■ SOURCE EXCERPT ■
- - -

The Road From Marakesh
Let’s face it: while the Kyoto climate treaty may be arguably the most important story on the planet’s future, it can be stupefyingly dull. Barring live footage of the world actually ending, it may be hard to interest producers and editors.
Worse yet: straight talk is almost impossible to come by when Kyoto is involved. Everybody you interview seems to have an axe to grind, and they all seem to talk in code words, euphemisms, and epithets.
But climate change and international efforts to address it -- via Kyoto or not -- are worth covering because they affect your audience and your audience’s children and grandchildren. They affect people’s health, jobs, and quality of life, and they affect farms, forests, and fisheries.
And it’s important for reporters to keep trying to make sense of the climate change story, because if they do not, the field will be left entirely to spinners and special interests.

- - -

■ MATERIAL SHOWN ■
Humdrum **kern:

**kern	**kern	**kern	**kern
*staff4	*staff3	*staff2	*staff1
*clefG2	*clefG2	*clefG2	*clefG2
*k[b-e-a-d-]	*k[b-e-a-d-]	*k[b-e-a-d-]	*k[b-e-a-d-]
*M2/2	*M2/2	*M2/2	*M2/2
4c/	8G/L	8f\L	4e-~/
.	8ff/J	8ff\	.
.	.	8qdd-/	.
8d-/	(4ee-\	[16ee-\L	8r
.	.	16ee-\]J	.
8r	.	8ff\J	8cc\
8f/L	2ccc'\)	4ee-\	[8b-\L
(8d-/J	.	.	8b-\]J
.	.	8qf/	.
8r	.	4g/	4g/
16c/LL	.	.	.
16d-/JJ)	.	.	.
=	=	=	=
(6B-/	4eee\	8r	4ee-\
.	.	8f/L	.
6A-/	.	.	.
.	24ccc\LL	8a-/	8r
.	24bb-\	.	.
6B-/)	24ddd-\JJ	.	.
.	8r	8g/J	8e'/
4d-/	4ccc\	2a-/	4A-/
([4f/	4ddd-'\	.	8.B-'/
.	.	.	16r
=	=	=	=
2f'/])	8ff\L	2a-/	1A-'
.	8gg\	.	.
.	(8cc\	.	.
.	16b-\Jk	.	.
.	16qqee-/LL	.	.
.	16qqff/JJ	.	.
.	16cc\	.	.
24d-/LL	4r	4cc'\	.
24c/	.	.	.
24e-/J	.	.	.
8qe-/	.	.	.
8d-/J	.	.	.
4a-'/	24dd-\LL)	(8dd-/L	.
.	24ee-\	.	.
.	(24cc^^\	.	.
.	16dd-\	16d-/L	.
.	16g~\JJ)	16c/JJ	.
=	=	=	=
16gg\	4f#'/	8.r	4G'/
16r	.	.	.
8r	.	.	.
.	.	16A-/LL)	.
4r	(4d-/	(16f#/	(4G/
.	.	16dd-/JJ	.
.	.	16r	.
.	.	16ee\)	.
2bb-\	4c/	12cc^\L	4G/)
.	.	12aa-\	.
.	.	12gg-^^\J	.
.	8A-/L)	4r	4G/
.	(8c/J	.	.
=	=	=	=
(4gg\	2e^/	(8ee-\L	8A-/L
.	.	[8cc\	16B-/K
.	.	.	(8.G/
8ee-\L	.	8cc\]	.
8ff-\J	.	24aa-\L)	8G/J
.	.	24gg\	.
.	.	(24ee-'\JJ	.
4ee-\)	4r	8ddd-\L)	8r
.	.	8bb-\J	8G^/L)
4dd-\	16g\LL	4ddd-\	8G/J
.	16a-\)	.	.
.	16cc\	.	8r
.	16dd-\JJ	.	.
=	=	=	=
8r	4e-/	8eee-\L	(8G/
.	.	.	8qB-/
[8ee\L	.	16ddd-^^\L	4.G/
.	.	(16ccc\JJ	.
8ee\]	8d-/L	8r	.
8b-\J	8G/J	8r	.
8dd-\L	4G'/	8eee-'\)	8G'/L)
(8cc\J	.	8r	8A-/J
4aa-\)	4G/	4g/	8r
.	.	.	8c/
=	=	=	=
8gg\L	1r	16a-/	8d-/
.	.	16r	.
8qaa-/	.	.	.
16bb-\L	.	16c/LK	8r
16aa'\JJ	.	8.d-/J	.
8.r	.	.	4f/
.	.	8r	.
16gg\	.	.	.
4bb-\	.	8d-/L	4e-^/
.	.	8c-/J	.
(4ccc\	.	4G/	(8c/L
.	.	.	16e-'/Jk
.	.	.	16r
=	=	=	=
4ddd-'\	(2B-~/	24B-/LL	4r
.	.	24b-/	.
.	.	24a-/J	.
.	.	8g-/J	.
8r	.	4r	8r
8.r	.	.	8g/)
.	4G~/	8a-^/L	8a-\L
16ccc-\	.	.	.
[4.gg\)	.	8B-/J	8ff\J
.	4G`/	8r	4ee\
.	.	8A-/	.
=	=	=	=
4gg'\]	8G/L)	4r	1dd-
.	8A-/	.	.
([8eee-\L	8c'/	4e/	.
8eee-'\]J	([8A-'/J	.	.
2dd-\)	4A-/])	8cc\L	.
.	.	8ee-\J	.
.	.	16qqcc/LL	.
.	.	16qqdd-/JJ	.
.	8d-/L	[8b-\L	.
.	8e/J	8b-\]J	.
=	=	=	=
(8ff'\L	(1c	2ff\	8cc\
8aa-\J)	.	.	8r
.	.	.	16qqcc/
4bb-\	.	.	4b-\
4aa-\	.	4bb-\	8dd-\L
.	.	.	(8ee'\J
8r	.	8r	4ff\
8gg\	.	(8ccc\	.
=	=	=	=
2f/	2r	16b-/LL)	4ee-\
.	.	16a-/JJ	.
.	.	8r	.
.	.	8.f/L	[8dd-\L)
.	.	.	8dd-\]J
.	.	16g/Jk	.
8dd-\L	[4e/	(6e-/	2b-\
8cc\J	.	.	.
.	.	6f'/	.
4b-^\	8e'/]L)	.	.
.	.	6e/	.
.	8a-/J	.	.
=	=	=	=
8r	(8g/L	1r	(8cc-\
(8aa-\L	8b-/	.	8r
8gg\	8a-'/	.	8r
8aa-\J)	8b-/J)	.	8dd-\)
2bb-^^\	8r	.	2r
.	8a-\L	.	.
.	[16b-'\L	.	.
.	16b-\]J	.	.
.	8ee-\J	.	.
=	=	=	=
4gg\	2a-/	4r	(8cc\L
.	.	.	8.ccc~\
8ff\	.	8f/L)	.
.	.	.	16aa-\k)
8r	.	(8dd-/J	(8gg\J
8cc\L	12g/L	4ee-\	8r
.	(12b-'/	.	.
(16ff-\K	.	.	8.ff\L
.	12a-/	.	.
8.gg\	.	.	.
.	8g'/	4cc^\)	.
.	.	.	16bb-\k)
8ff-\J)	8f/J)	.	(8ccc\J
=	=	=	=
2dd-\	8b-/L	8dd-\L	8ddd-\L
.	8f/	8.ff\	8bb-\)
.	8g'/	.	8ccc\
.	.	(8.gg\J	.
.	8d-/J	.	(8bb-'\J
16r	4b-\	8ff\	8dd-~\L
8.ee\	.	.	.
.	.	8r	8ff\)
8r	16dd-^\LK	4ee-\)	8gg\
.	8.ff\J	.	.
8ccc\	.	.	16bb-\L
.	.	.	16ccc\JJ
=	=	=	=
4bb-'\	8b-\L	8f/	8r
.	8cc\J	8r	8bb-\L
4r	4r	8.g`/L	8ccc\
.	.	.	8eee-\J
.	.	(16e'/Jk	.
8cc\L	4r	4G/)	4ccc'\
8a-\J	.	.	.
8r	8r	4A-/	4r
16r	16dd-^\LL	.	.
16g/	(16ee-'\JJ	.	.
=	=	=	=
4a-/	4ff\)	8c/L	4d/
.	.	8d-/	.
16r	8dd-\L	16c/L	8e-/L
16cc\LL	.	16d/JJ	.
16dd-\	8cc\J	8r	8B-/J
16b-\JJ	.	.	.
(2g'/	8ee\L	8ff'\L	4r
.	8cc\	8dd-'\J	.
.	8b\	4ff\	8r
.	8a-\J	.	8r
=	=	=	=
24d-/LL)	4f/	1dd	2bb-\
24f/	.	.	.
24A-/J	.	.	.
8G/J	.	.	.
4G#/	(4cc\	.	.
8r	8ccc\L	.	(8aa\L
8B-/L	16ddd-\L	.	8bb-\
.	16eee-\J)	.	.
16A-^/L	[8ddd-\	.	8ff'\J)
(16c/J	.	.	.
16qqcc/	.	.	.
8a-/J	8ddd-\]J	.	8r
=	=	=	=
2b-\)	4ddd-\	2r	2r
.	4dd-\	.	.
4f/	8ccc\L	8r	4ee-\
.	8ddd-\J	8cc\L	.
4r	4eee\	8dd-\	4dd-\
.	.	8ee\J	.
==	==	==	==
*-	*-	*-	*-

- - -

■ WHAT IS NEEDED ■
Copy the passage of the Kyoto coverage text between "Worse yet: straight" and "euphemisms, and epithets.", inclusive, swapping "euphemisms" for "evasions".

■ REPLY TO THE TASK ■
Worse yet: straight talk is almost impossible to come by when Kyoto is involved. Everybody you interview seems to have an axe to grind, and they all seem to talk in code words, evasions, and epithets.